Extrait du texte
────────────────
Question : M. le Conservateur, pouvez-vous nous entretenir sur le concept de la renaissance culturelle au Niger notamment à travers les musées ?

Réponse : Merci beaucoup de cette opportunité que vous m’offrez encore de m’exprimer sur un sujet combien important. C’est pour moi un sentiment de satisfaction et de fierté de voir que le Ministère en charge de la Culture est chapeauté par le concept de renaissance culturelle. Ceci démontre l’intérêt qu’accordent les autorités de la 7ème République au secteur de la culture longtemps relégué au second plan.

De prime abord, je dois faire un regard sur ce que c’est la renaissance ou le concept de la renaissance tel que défini dans le petit Robert comme étant un nouvel essor d’une institution, d’une société, d’une activité voire tout renouveau qui s’inscrit dans une nouvelle vision. La renaissance peut se traduire aussi comme étant un changement de comportement et de pensée.

En faisant une sorte d’historique de la renaissance, elle trouve son origine à partir du 15ème siècle en Italie, pour se répandre dans le reste de l’Europe. Elle est singulièrement marquée par un retour aux idées, à l’art, à l’architecture, aux antiquités Gréco-latines, période historique allant du 14ème au 15ème siècle jusqu’à la fin du 16ème siècle qui signifie la période du moyen-âge. La renaissance dans l’espace où elle était née a provoqué un grand mouvement des artistes et intellectuels dont des peintres très célèbres tels que Rafael, Léonard de Vinci qui ont retracé des scènes de vie par rapport à cette renaissance.

Cette vision de l’art fait aujourd’hui la beauté du Vatican ou des fresques et tableaux splendides de ces artistes dits de la renaissance décorent la Basilique Saint Pierre de Rome. Donc pour nous, si on peut se résumer, le contexte de la renaissance signifie un essor d’échanges d’idées et d’expressions nouvelles et non des gymnastiques intellectuelles stériles pour en trop parler autour de l’étymologie du mot « renaissance ». Il s’agit dans le contexte du Niger, de prendre la renaissance comme nouvel essor, un changement de comportement pour faire sortir la culture de sa torpeur. Comme on peut se rendre à l’évidence, les musées sont les opérateurs de cette renaissance depuis sa naissance en Italie.
────────────────
Tâches demandées
**a)** D'après l'entretien sur la renaissance culturelle au Niger, dans quel pays et à partir de quel siècle la renaissance trouve-t-elle son origine ?
**b)** Dans l'entretien sur la renaissance culturelle au Niger, expliquez pourquoi le conservateur dit éprouver de la satisfaction et de la fierté.
**c)** Poursuivez l'entretien sur la renaissance culturelle au Niger après la dernière phrase de la réponse du conservateur.
────────────────
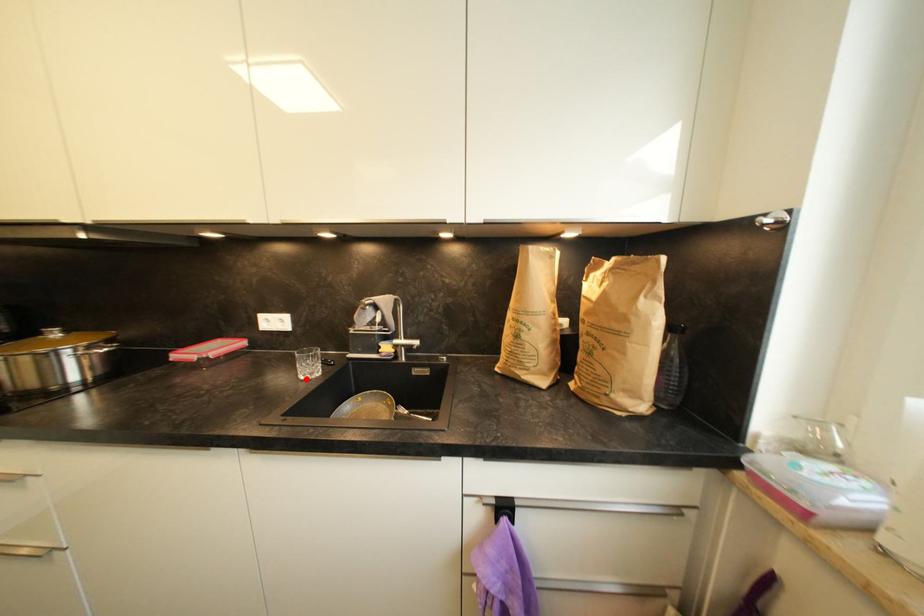
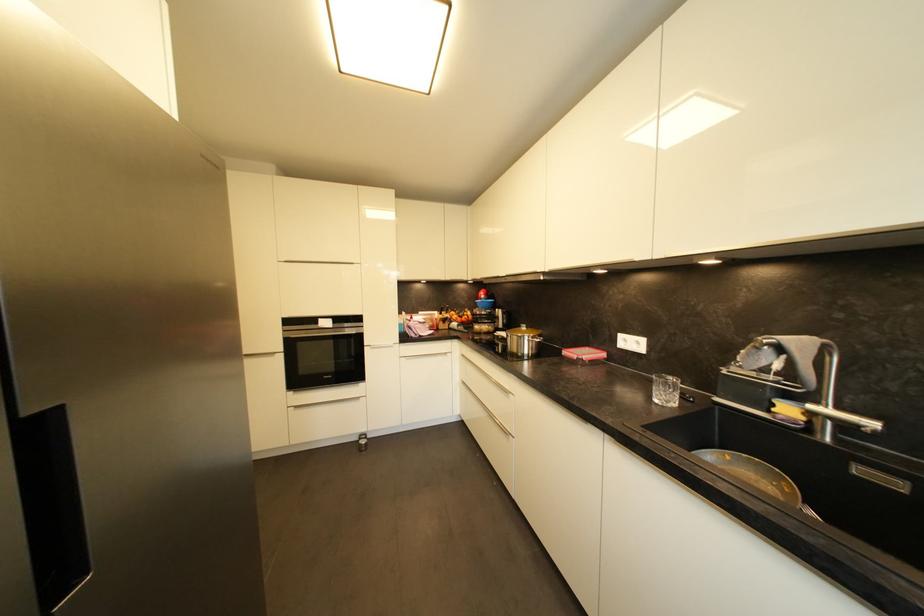
Question: A red point is marked in image1. In image2, is the corresponding 3D point closer to the camera or farther? Reply with the corresponding letter.

Choices:
 (A) The corresponding 3D point is closer.
 (B) The corresponding 3D point is farther.

Answer: (A)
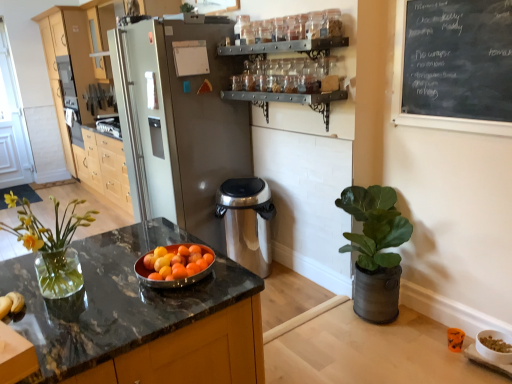
At what (x,y) coordinates should I click in order to perform the action: click on vacant space to the right of clear glass vase at left. Please return your answer as a coordinate pair (x, y). The height and width of the screenshot is (384, 512). Looking at the image, I should click on (134, 299).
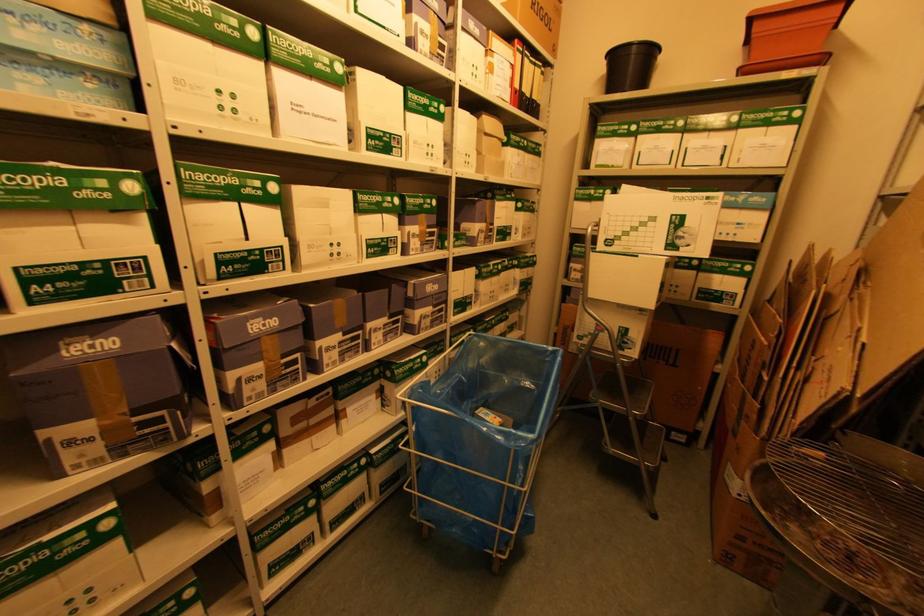
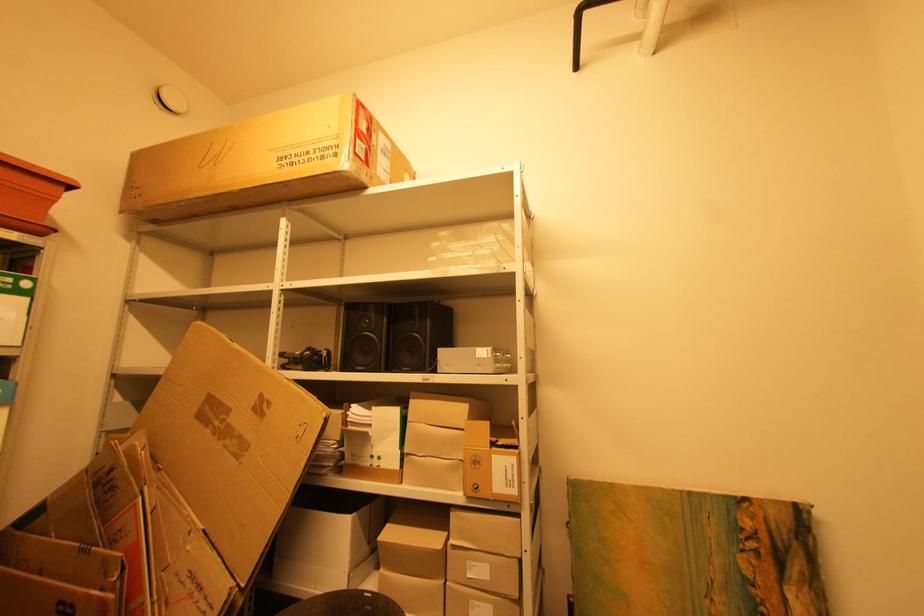
Question: Based on the continuous images, in which direction is the camera rotating? Reply with the corresponding letter.

Choices:
 (A) Left
 (B) Right
 (C) Up
 (D) Down

Answer: (B)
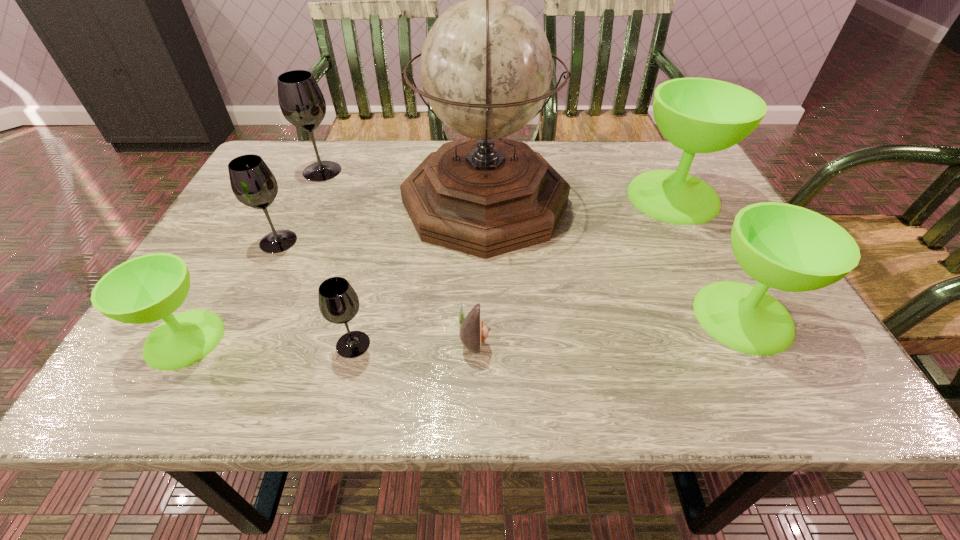
Locate an element on the screen. This screenshot has width=960, height=540. free region located 0.080m on the surface of the globe is located at coordinates (371, 202).

Find the location of a particular element. free space located 0.180m on the surface of the globe is located at coordinates (330, 202).

This screenshot has width=960, height=540. I want to click on vacant region located 0.050m on the surface of the globe, so click(382, 202).

Where is `vacant space located on the right of the farthest gray wineglass`? The image size is (960, 540). vacant space located on the right of the farthest gray wineglass is located at coordinates (386, 171).

At what (x,y) coordinates should I click in order to perform the action: click on vacant space located 0.250m on the front of the biggest green wineglass. Please return your answer as a coordinate pair (x, y). The width and height of the screenshot is (960, 540). Looking at the image, I should click on (729, 306).

Where is `free space located on the left of the second nearest gray wineglass`? This screenshot has height=540, width=960. free space located on the left of the second nearest gray wineglass is located at coordinates (228, 241).

Locate an element on the screen. The height and width of the screenshot is (540, 960). vacant space located on the front of the second smallest green wineglass is located at coordinates (777, 380).

Find the location of a particular element. free space located 0.290m on the right of the smallest green wineglass is located at coordinates (378, 339).

This screenshot has width=960, height=540. I want to click on vacant space positioned 0.300m on the left of the fifth object from right to left, so click(172, 345).

At what (x,y) coordinates should I click in order to perform the action: click on vacant space positioned on the seed side of the avocado. Please return your answer as a coordinate pair (x, y). The image size is (960, 540). Looking at the image, I should click on (561, 338).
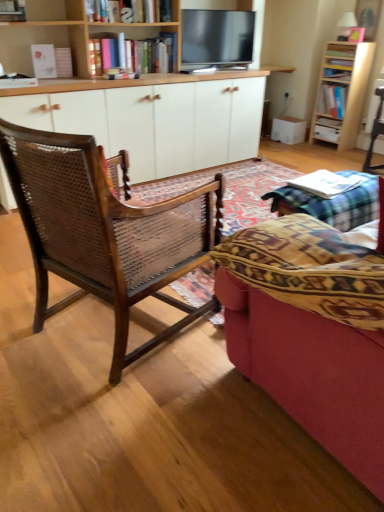
Question: Can you confirm if flat screen tv at upper center is positioned to the left of white paper book at center, which is counted as the 1th book, starting from the left?

Choices:
 (A) yes
 (B) no

Answer: (A)

Question: From the image's perspective, does flat screen tv at upper center appear higher than white paper book at center, the 3th book when ordered from right to left?

Choices:
 (A) yes
 (B) no

Answer: (A)

Question: From a real-world perspective, is flat screen tv at upper center positioned under white paper book at center, which is the 1th book in front-to-back order, based on gravity?

Choices:
 (A) no
 (B) yes

Answer: (A)

Question: Does flat screen tv at upper center have a lesser height compared to white paper book at center, the 3th book when ordered from right to left?

Choices:
 (A) no
 (B) yes

Answer: (A)

Question: Is there a large distance between flat screen tv at upper center and white paper book at center, the 3th book in the top-to-bottom sequence?

Choices:
 (A) no
 (B) yes

Answer: (B)

Question: Considering the positions of white wood cabinet at center and white glossy drawer at center in the image, is white wood cabinet at center taller or shorter than white glossy drawer at center?

Choices:
 (A) tall
 (B) short

Answer: (A)

Question: Relative to white glossy drawer at center, is white wood cabinet at center in front or behind?

Choices:
 (A) behind
 (B) front

Answer: (B)

Question: Considering the positions of point (157, 89) and point (327, 130), is point (157, 89) closer or farther from the camera than point (327, 130)?

Choices:
 (A) closer
 (B) farther

Answer: (A)

Question: In the image, is white wood cabinet at center on the left side or the right side of white glossy drawer at center?

Choices:
 (A) left
 (B) right

Answer: (A)

Question: Considering the positions of flat screen tv at upper center and wooden bookshelf at upper center, which is the 1th bookcase in left-to-right order, in the image, is flat screen tv at upper center bigger or smaller than wooden bookshelf at upper center, which is the 1th bookcase in left-to-right order,?

Choices:
 (A) small
 (B) big

Answer: (A)

Question: Considering the relative positions of flat screen tv at upper center and wooden bookshelf at upper center, which appears as the second bookcase when viewed from the right, in the image provided, is flat screen tv at upper center to the left or to the right of wooden bookshelf at upper center, which appears as the second bookcase when viewed from the right,?

Choices:
 (A) right
 (B) left

Answer: (A)

Question: From the image's perspective, relative to wooden bookshelf at upper center, which appears as the second bookcase when viewed from the right, is flat screen tv at upper center above or below?

Choices:
 (A) below
 (B) above

Answer: (B)

Question: Is flat screen tv at upper center spatially inside wooden bookshelf at upper center, the second bookcase positioned from the back, or outside of it?

Choices:
 (A) outside
 (B) inside

Answer: (B)

Question: Is flat screen tv at upper center taller or shorter than white wood cabinet at center?

Choices:
 (A) tall
 (B) short

Answer: (B)

Question: From the image's perspective, is flat screen tv at upper center located above or below white wood cabinet at center?

Choices:
 (A) above
 (B) below

Answer: (A)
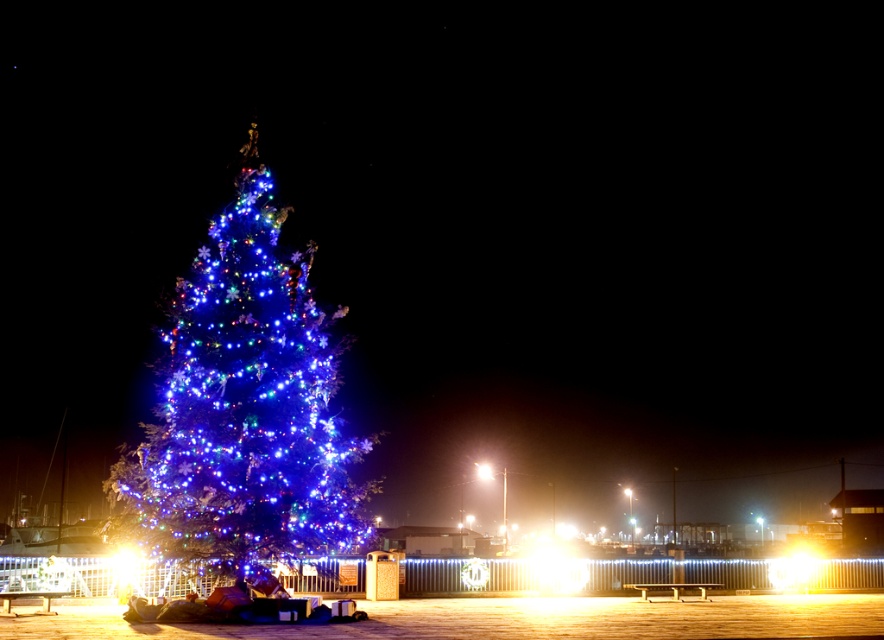
Question: Which point is farther to the camera?

Choices:
 (A) bright white light at center
 (B) illuminated blue lights at center

Answer: (A)

Question: Can you confirm if illuminated blue lights at center is positioned above bright white light at center?

Choices:
 (A) no
 (B) yes

Answer: (B)

Question: Which point is closer to the camera?

Choices:
 (A) (311, 349)
 (B) (492, 472)

Answer: (A)

Question: Is illuminated blue lights at center to the right of bright white light at center from the viewer's perspective?

Choices:
 (A) yes
 (B) no

Answer: (B)

Question: Which point is closer to the camera?

Choices:
 (A) bright white light at center
 (B) illuminated blue lights at center

Answer: (B)

Question: Can you confirm if illuminated blue lights at center is positioned above bright white light at center?

Choices:
 (A) no
 (B) yes

Answer: (B)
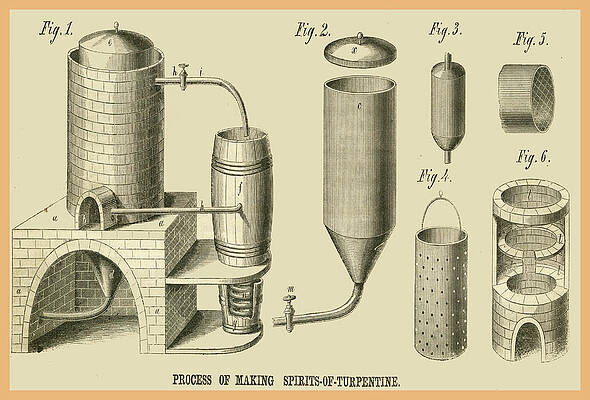
Where is `vessel lid`? Image resolution: width=590 pixels, height=400 pixels. vessel lid is located at coordinates (371, 50).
────────────────
Problèmes résolus
**a)** Elle trouve son origine en Italie, à partir du 15ème siècle.

**b)** Il voit que le Ministère en charge de la Culture est chapeauté par le concept de renaissance culturelle. Selon lui, cela démontre l'intérêt que les autorités de la 7ème République accordent à la culture, un secteur longtemps relégué au second plan.

**c)**
Question : Quelles stratégies adopteraient les musées pour être de véritables opérateurs de cette renaissance et quelle serait la phase opératoire ?

Réponse : En effet dans la série de rencontres déjà entreprises par le Ministre en charge de la renaissance culturelle, des rapprochements de points de vue se sont dégagés. Des questions ont été posées par des personnes chevronnées et rompues à la tâche dans le domaine de la culture lors des discussions. Toutefois, au regard de certaines questions posées par ci, par là c’est comme s’il s’agit d’une nouvelle culture ou une nouvelle naissance de la culture. Certes, tout le monde sait que la culture nigérienne existe. Donc le problème n’est pas de naître ou de faire renaître cette culture mais plutôt adopter un comportement nouveau pour une revitalisation de ce secteur. On poserait certainement la question de savoir à quel niveau ou à quelle couche de la société faudrait-il commencer ce changement de comportement. Pour moi, ce changement de comportement serait inclusif à l’endroit de toutes les couches sociales car, lorsqu’on veut prendre un bain curatif, il doit concerner toutes les parties du corps pour une meilleure efficacité du remède prescrit.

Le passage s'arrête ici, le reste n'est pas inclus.